Political Hot Potatoes

NWEA’s lawsuit challenges EPA’s failure to issue clean-up plans for Budd Inlet, Capitol Lake, and the Deschutes River watershed and disputes the legality of EPA’s approval of plans to clean up temperature pollution in the Deschutes where 91 percent of the river reaches temperatures that are lethal to salmon. The Washington Department of Ecology’s plan calls only to protect the shade cast by stream-side trees although it found other impacts were significant.

Budd Inlet

According to Bell, “this is not about science; it’s all about political hot potatoes. Ecology has shown that cleaning up Budd Inlet requires reducing pollution from sewage treatment plants discharging to Puget Sound, making it a political hot potato. The other major source of Budd Inlet’s pollution is the dam at Capitol Lake, which is highly controversial around Olympia.”

 

The Deschutes River

A tributary to Puget Sound, the Deschutes River discharges to Capitol Lake and the marine waters of Budd Inlet in Olympia, all of which have been violating numerous state water quality standards for decades. As far back as the 1980s, EPA identified low dissolved oxygen in Budd Inlet as a priority water quality problem.

“EPA’s and Ecology’s failure to clean up pollution in Budd Inlet and the Deschutes is a reflection of their inability to bring the tools of the Clean Water Act to clean up Puget Sound as Deschutes Rivera whole,” said Bell. “The years pile up and turn into decades while Chinook salmon, orca whales,and Dungeness crab continue to decline,” she added.

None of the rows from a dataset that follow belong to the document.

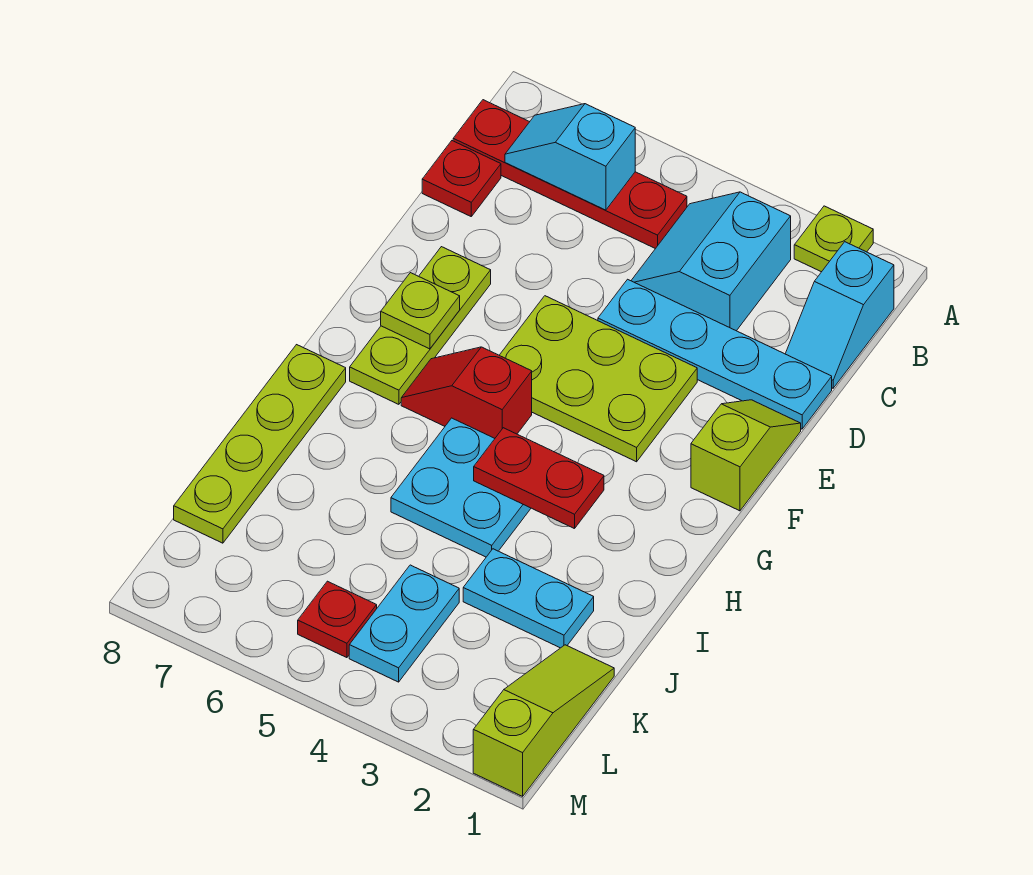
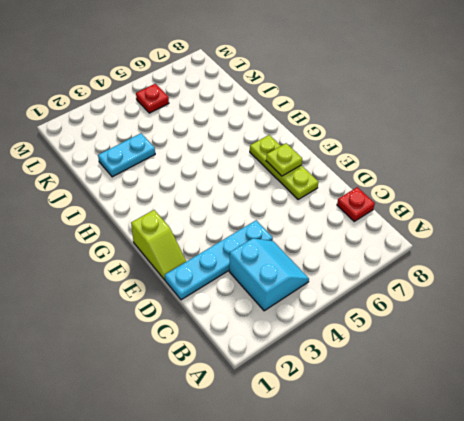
none -> lime plate A2 level 1
none -> cyan slope B1:C1 level 1 top B
none -> red plate B5:B8 level 1

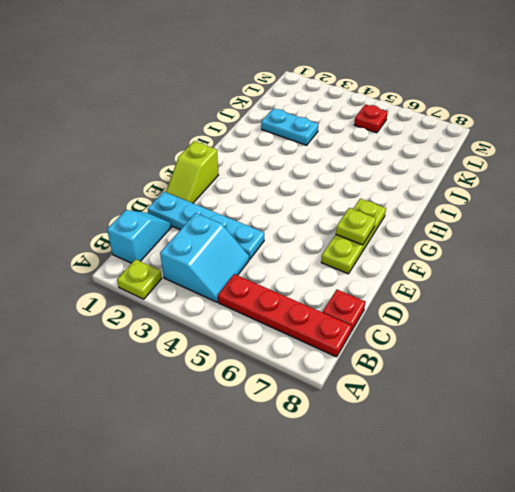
none -> lime plate E3:F5 level 1
none -> red slope G5:G6 level 1 top 5
none -> cyan plate H4:I5 level 1

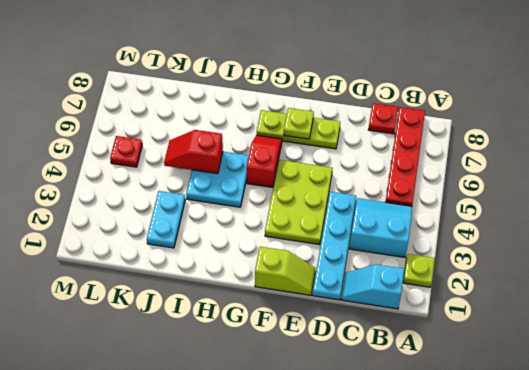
red slope I5:J5 level 2 top I -> none
none -> lime plate H8:K8 level 1
none -> lime slope K1:M1 level 1 top M
none -> cyan plate K4:L4 level 1

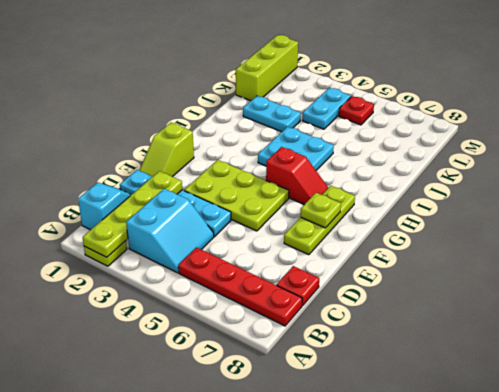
lime plate A2:D2 level 2 -> lime plate H8:K8 level 1
lime brick K1:M1 level 1 -> lime slope K1:M1 level 1 top M
none -> cyan slope B6:B7 level 2 top 6
none -> red plate H3:H4 level 2

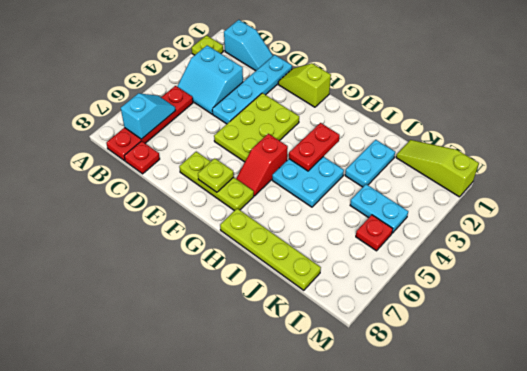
cyan slope B6:B7 level 2 top 7 -> cyan slope B6:B7 level 2 top 6

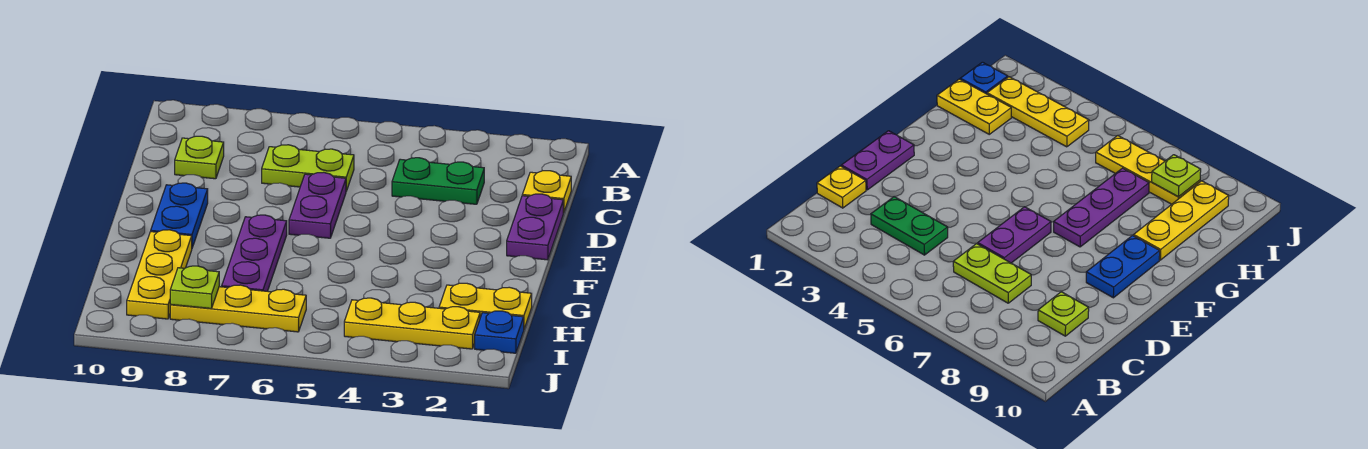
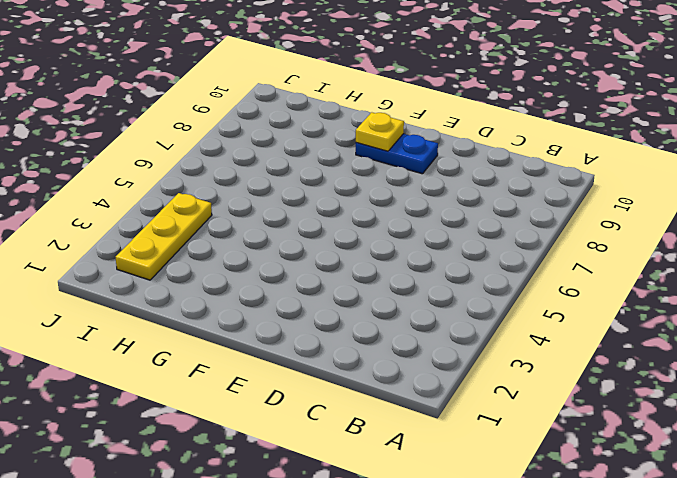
yellow plate F9 level 2 -> yellow plate C1 level 1
none -> green plate C3:C4 level 1
none -> lime plate C6:C7 level 1
none -> lime plate C9 level 1

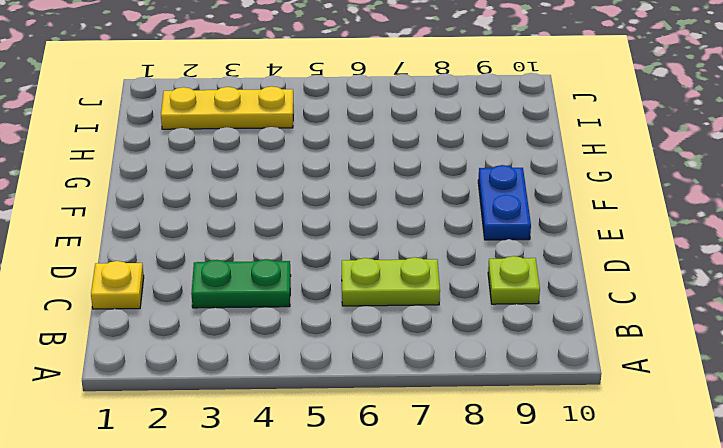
none -> purple plate D1:E1 level 1
none -> purple plate D6:E6 level 1
none -> purple plate F7:H7 level 1

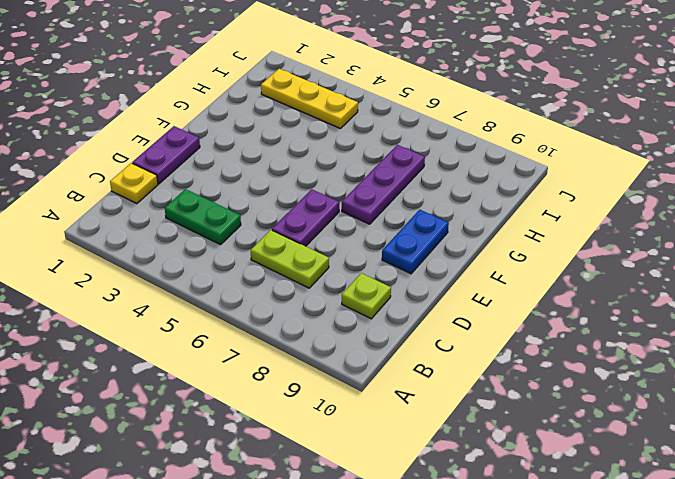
none -> yellow plate G9:I9 level 1
none -> yellow plate H1:H2 level 1
none -> blue plate I1 level 1

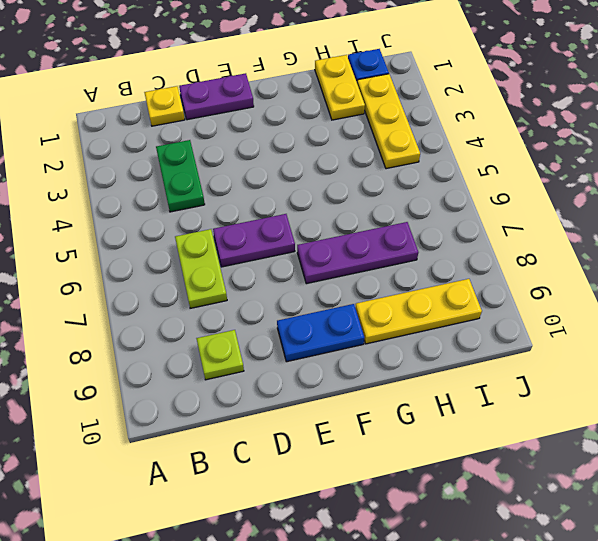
none -> yellow plate I6:I8 level 1
none -> lime plate I8 level 2

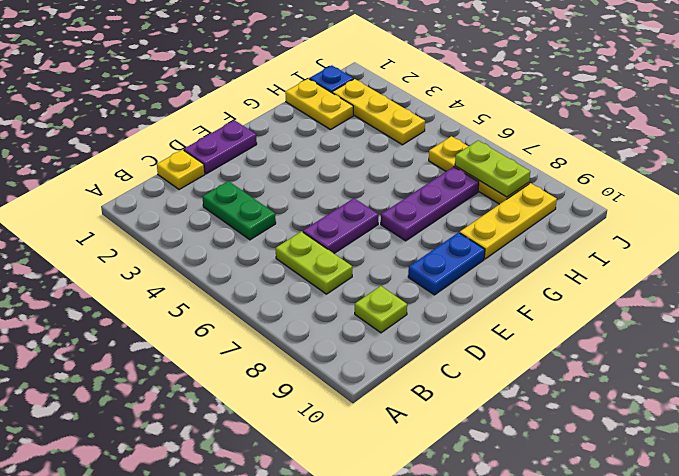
lime plate I7:I8 level 2 -> lime plate I8 level 2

The Clean Water Act requires Ecology to develop science-based clean-up plans, called “Total Maximum Daily Loads” or “TMDLs,” for waters that violate clean water goals. Ecology began working on the Deschutes, Budd Inlet, and Capitol Lake TMDL plans in 2002. After 13 years,

Ecology submitted the Deschutes plan to EPA for approval in 2015, while abandoning clean-up plans for Budd Inlet and Capitol Lake.  A 2017 NWEA lawsuit forced EPA to act on the Deschutes TMDLs, resulting in EPA’s 2018 approval of some temperature TMDLs and disapproval of TMDLs for dissolved oxygen, pH, fine sediment, temperature, and bacteria. The Clean Water Act requires EPA to replace disapproved TMDLs within 30 days.

 

Bryan Telegin at Bricklin & Newman LLP and Lia Comerford at the Earthrise Law Center at
Lewis & Clark Law School represent NWEA in this case.